Ai Qing

Ai Qing (Chinese艾青, Pinyin Ai Qing, Ai Ch'ing W.-G.; born as Jiang Zhenghan蒋正涵, Jiǎng Zhènghán; stylized name Jiang Haicheng蒋海澄, Jiǎng Hǎichéng; born March 27, 1910 in Jinhua, Zhejiang, † 5. May 1996 Beijing) was a Chinese poet and painter. He is considered the co-founder of the "New Poetry " ( Xin Shi ), which in turn was crucial for the further development of Chinese poetry. He was the father of political conceptual artist, sculptor and curator Ai Weiwei.

Life

At the age of 18 Ai Qing joined the Academy of Arts in Hangzhou and began to study painting. In 1929, he broke off the training and went to Paris. While he was in Paris studying art from 1929 to 1932, he was influenced by the paintings of Renoir and Van Gogh, from the philosophy of Kant and Hegel and of the poetry of Mayakovsky and Verhaeren. During this time, Ai Qing wrote his first poems can be divided into the modern age. In 1932 he returned to China, joined a left-wing artists association in Shanghai at and founded the painters Community Chundi Huahui. He was then arrested by the Kuomintang and was until 1935 under arrest. Also in this time, the meeting coincides with the most important for China's literary modernity author Lu Xun, who brought him to devote himself entirely to writing. In 1939 he moved to Guilin and took up a position as an editor at the daily newspaper Guixi Daily. In 1940 he was Dean of the Chinese Department at the University Chongqing Yucai. After a move to Yan'an in 1941, he joined the following year, the Communist Party of China. He was from 1949 to 1953 the deputy chief editor of People's Literature (人民 文学, Rénmín Wenxue ). In addition, he was active in the 1940s and 1950s in communist literature mergers. From 1958 to 1975 he was sent as part of the " anti-rightist movement " after the Hundred Flowers movement into exile in the West Chinese province of Xinjiang and was until 1978 a publication ban. 1975 had been allowed him officially, temporarily to travel to a hospital in the capital. In 1979 he visited Germany, Austria and Italy. This trip inspired him to various poems, including five over Germany. One of these poems, The Wall (PDF, 61 kB), had the Berlin Wall to the object. In 1980, he traveled again to France.

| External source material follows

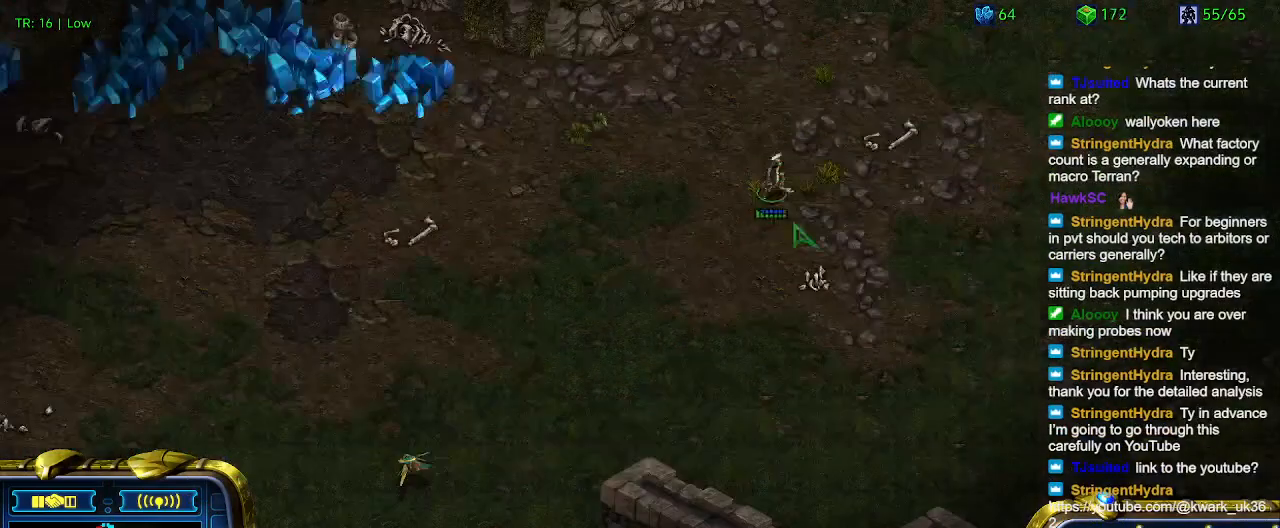
{"keys": [], "events": []}
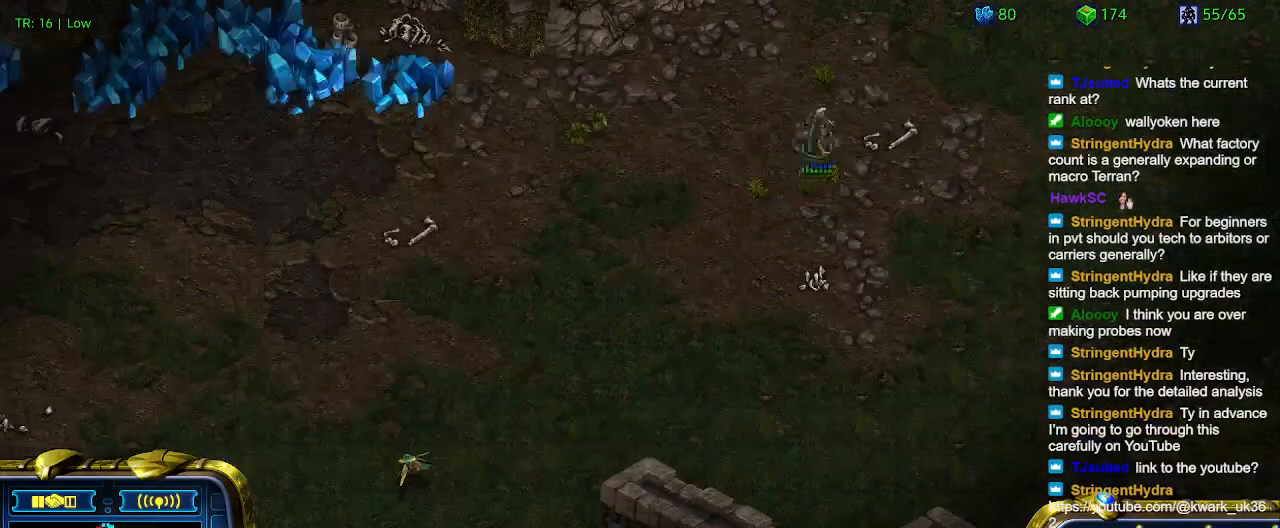
{"keys": [], "events": [[233, "5", "down"], [333, "5", "up"]]}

Ai Qing died in 1996 of pneumonia and heart problems at the age of 86 years. His body of work includes over 20 longer poems also about 1000 shorter and about 200 essays. He is the father of artist Ai Xuan ( b. 1947 ) and Ai Weiwei ( b. 1957 ).

Reception

" Ai Qing's poems, which are characterized by simplicity, directness, and the emphatic expression, flattened after entering the CCP (1941 ) and more into pure propaganda. "

Awards

French President François Mitterrand honored him in 1985 with the Ordre des Arts et des Lettres.